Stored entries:
--

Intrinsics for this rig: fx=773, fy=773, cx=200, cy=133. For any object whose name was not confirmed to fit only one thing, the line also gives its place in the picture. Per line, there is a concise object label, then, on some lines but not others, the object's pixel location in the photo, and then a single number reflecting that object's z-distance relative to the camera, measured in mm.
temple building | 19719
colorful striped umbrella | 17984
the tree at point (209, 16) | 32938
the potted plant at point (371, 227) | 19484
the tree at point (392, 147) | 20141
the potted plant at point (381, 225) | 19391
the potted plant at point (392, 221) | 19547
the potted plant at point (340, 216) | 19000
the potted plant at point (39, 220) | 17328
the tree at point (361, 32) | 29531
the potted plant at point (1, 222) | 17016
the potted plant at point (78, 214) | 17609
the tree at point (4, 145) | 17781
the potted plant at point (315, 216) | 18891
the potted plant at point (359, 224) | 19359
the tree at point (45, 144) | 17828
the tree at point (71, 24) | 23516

--

Look through the entries above, and wherever a line holds the string "potted", copy it.

the potted plant at point (371, 227) | 19484
the potted plant at point (381, 225) | 19391
the potted plant at point (392, 221) | 19547
the potted plant at point (340, 216) | 19000
the potted plant at point (39, 220) | 17328
the potted plant at point (1, 222) | 17016
the potted plant at point (78, 214) | 17609
the potted plant at point (315, 216) | 18891
the potted plant at point (359, 224) | 19359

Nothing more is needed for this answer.